Considering my previous post, you might think that, given the subject title, that I’m trying to call the Church out for hypocrisy in how it handles divorce. That’s only half-right, really.
Relevant Magazine recently published an article by Kathryn Malczyk about the dichotomy between the Church’s position on gay marriage and divorce. An excerpt:
While tripping over themselves to passionately protest gay marriage, Christian conservatives are neglecting to fight a much larger threat to the sanctity of marriage and the institution of the family. Divorce has already completely altered the family as we know it, and its consequences continue to infect the nation. Christians turn out en masse to protest the legislative approval of gay marriage, but no one is saying much about the divorce rate. If Christians are truly concerned about preserving marriage and the family, they need to take care of the plank of heterosexual divorce before worrying about the speck of homosexual marriage.

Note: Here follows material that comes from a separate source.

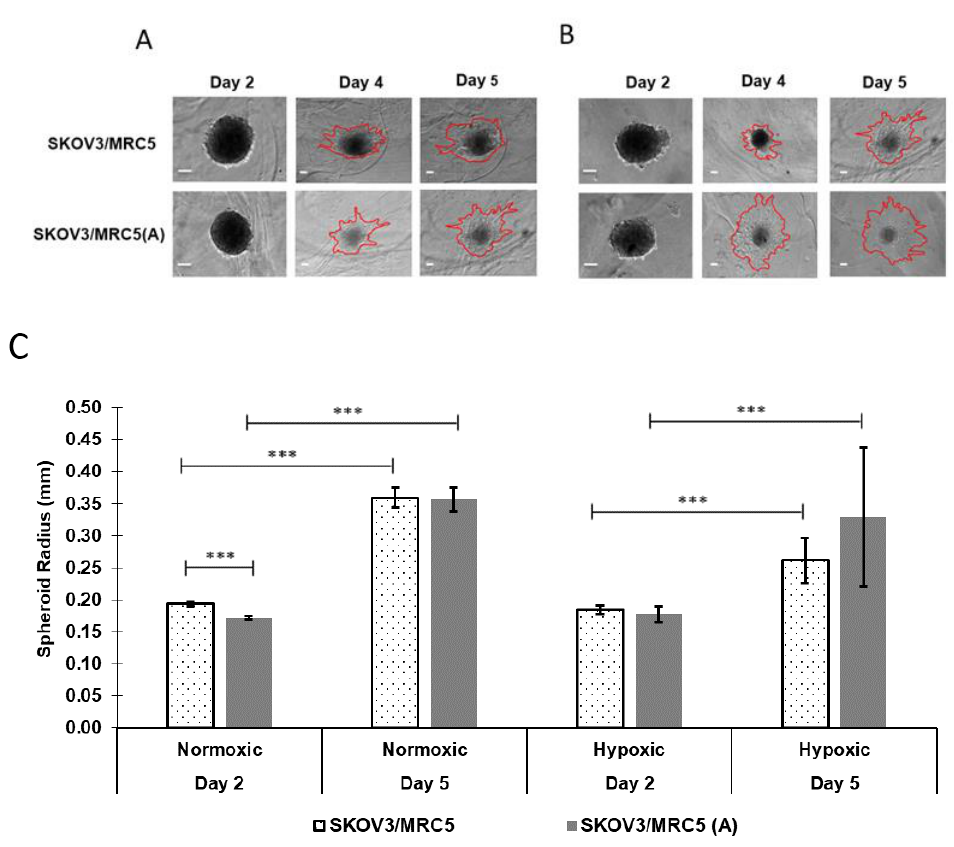
Figure 3. Invasion of spheroids in PMX as a function of activation and oxygenation over 5 days measured as maximum cross-sectional spheroid radii. Representative phase-contrast images of ( A ) normoxic and ( B ) hypoxic PMX nonactivated (SKOV-3/MRC-5) and activated (SKOV-3/MRC-5(A)) spheroid growth. ( C ) Spheroids increased in size in both normoxia and hypoxia, with no difference between the activated and nonactivated stromal conditions by 5 days. Data were deemed statistically significant using one-way ANOVA (*** p ≤ 0.0005). Error bars represent the mean ± standard deviation. Scale bars represent 100 µ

I’ve often [though perhaps not clearly] stated my position on gay marriage: fine in the secular world, wrong in the sacred world. You might not agree with me, and many in the Christian mainstream do not. That’s fine.
I may disagree with my Catholic brothers on many things, but their attitudes toward divorce are to my liking. I had a Catholic friend who married a once-divorced woman—she had been Protestant—and they spent a long time trying to get married inside Mother Church. I believe that they finally ended up getting married as Protestants just so they could be married; it seems to me that I did hear from a mutual friend that Mother Church did eventually end approving the annulment of her previous marriage.
Anyhow, I think the basic points of the Relevant article are very much worth reading and understanding, whether you’re Christian or not.